> DIRECTIVE:
Word for word, transcribe the data below from the line with "TECNICA DE LA ENTREVISTA" to the line with "Cartas a una joven psicóloga", keeping both of those lines.

··· SUPPLIED MATERIAL ···

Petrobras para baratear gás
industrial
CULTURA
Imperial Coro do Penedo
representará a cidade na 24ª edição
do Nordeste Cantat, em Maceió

···
··· SUPPLIED MATERIAL ···

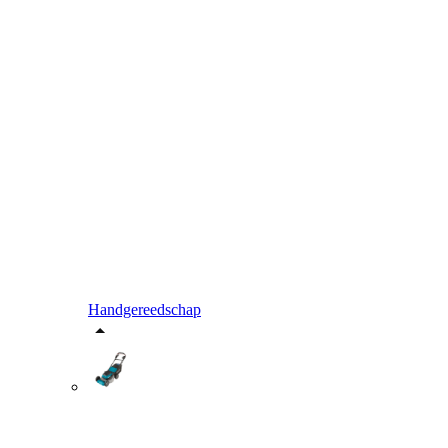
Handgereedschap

···
··· SUPPLIED MATERIAL ···

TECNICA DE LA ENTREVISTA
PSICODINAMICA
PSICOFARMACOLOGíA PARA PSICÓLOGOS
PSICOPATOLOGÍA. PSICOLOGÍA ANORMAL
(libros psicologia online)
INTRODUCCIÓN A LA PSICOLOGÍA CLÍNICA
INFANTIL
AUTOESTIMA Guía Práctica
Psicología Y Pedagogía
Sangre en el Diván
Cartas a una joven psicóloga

···

> ANSWER FOR THE TASK:
TECNICA DE LA ENTREVISTA
PSICODINAMICA
PSICOFARMACOLOGíA PARA PSICÓLOGOS
PSICOPATOLOGÍA. PSICOLOGÍA ANORMAL
(libros psicologia online)
INTRODUCCIÓN A LA PSICOLOGÍA CLÍNICA
INFANTIL
AUTOESTIMA Guía Práctica
Psicología Y Pedagogía
Sangre en el Diván
Cartas a una joven psicóloga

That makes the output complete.